O mutirão da saúde realizado neste fim de semana pela Prefeitura de Sapeaçu acontece em meio ao aumento das críticas sobre a situação financeira e administrativa do município.
Embora a gestão apresente a ação como forma de ampliar atendimentos, moradores e lideranças políticas afirmam que o mutirão não resolve problemas enfrentados diariamente pela população, como falta de médicos, dificuldade para exames e denúncias sobre postos de saúde funcionando parcialmente ou fechados.

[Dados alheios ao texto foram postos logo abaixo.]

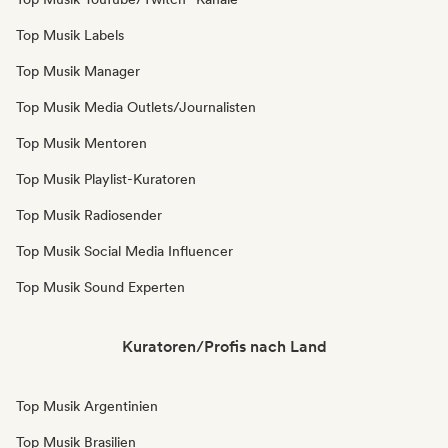
Top Musik Labels
Top Musik Manager
Top Musik Media Outlets/Journalisten
Top Musik Mentoren
Top Musik Playlist-Kuratoren
Top Musik Radiosender
Top Musik Social Media Influencer
Top Musik Sound Experten
Kuratoren/Profis nach Land
Top Musik Argentinien
Top Musik Brasilien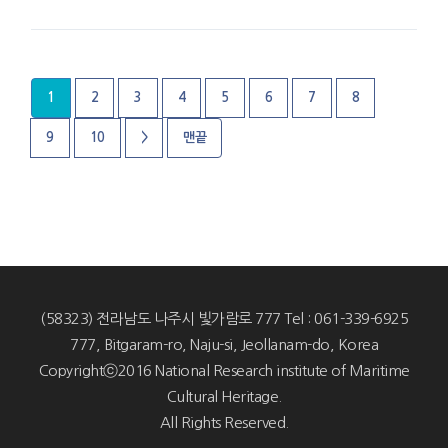
1
2
3
4
5
6
7
8
9
10
>
맨끝
(58323) 전라남도 나주시 빛가람로 777 Tel : 061-339-6925
777, Bitgaram-ro, Naju-si, Jeollanam-do, Korea
Copyrightⓒ2016 National Research institute of Maritime
Cultural Heritage.
All Rights Reserved.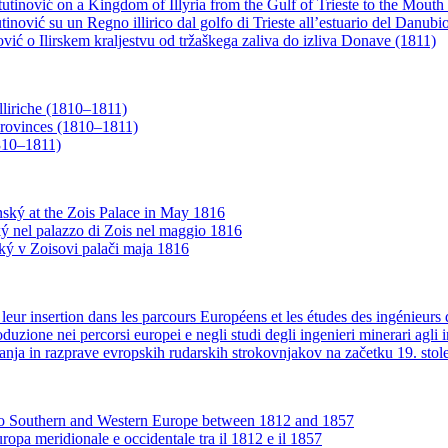
utinović on a Kingdom of Illyria from the Gulf of Trieste to the Mouth
nović su un Regno illirico dal golfo di Trieste allʼestuario del Danubi
vić o Ilirskem kraljestvu od tržaškega zaliva do izliva Donave (1811)
lliriche (1810–1811)
 Provinces (1810–1811)
1810–1811)
ský at the Zois Palace in May 1816
ý nel palazzo di Zois nel maggio 1816
ký v Zoisovi palači maja 1816
à leur insertion dans les parcours Européens et les études des ingénieur
roduzione nei percorsi europei e negli studi degli ingenieri minerari agli
anja in razprave evropskih rudarskih strokovnjakov na začetku 19. stole
s to Southern and Western Europe between 1812 and 1857
ropa meridionale e occidentale tra il 1812 e il 1857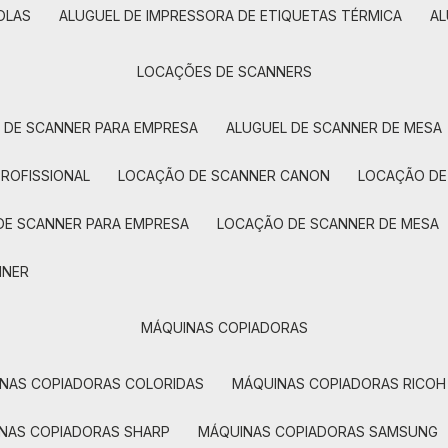
OLAS
ALUGUEL DE IMPRESSORA DE ETIQUETAS TÉRMICA
A
LOCAÇÕES DE SCANNERS
L DE SCANNER PARA EMPRESA
ALUGUEL DE SCANNER DE MESA
PROFISSIONAL
LOCAÇÃO DE SCANNER CANON
LOCAÇÃO DE
DE SCANNER PARA EMPRESA
LOCAÇÃO DE SCANNER DE MESA
NNER
MÁQUINAS COPIADORAS
INAS COPIADORAS COLORIDAS
MÁQUINAS COPIADORAS RICOH
INAS COPIADORAS SHARP
MÁQUINAS COPIADORAS SAMSUNG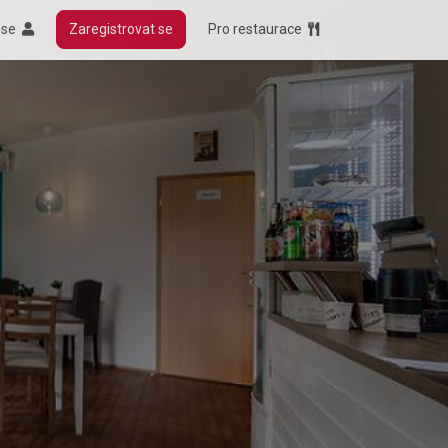
t se
Zaregistrovat se
Pro restaurace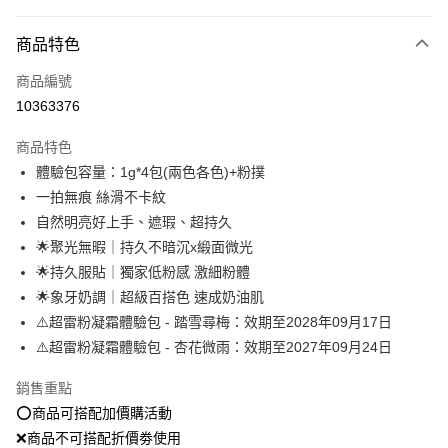
付款方式
商品特色
信用卡一次付款
商品編號
超商取貨付款
10363376
LINE Pay
商品特色
Apple Pay
體驗包容量：1g*4包(兩色各色)+粉撲
一拍無痕 絲滑不卡紋
街口支付
自然明亮好上手、遮瑕、超持久
悠遊付
🌟聚光無暇｜持久不暗沉x緞面微光
🌟持久服貼｜獨家低粉感 激細粉體
Google Pay
🌟象牙奶調｜超級百搭色 速成奶油肌
全盈+PAY
⚠️超雷粉凝霜體驗包 - 踏雪尋梅：效期至2028年09月17日
⚠️超雷粉凝霜體驗包 - 杏花微雨：效期至2027年09月24日
大哥付你分期
相關說明
銷售重點
【大哥付你分期使用說明】
⭕️商品可搭配加價購活動
AFTEE先享後付
1.本服務由台灣大哥大提供，台灣大哥大用戶可立即使用無須另外申請。
2.付款方式選擇「大哥付你分期」，訂單成立後會自動跳轉到大哥付的交易
❌商品不可搭配折價劵使用
相關說明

Nos bastidores, servidores e opositores também questionam a situação financeira da prefeitura. Um servidor, que preferiu não se identificar, afirmou que uma única empresa terceirizada estaria concentrando grande parte dos recursos do município, chegando, segundo ele, a consumir cerca de 95% do FPM. A informação não foi oficialmente comprovada pela gestão.
Procurada, a prefeitura afirmou que muitos contratos ainda são remanescentes da administração anterior e que dificuldades financeiras têm afetado a capacidade de investimentos.
Mesmo assim, cresce a insatisfação popular. Moradores relatam atrasos salariais, comércio enfraquecido, reformas de escolas inacabadas e ausência de obras importantes no município.
Outro comentário frequente nas ruas é a mudança de postura do prefeito. Segundo moradores, durante a campanha ele mantinha forte presença popular. Hoje, porém, parte da população afirma sentir distância entre a gestão e os problemas da cidade.
Em meio às críticas, muitos moradores fazem comparações com a gestão do ex-prefeito Dr. George, lembrado por parte da população pela proximidade com os moradores e atuação na área da saúde.
Enquanto o mutirão tenta reduzir a pressão sobre a rede municipal, a população segue cobrando soluções definitivas para os problemas da saúde, da economia e da infraestrutura da cidade.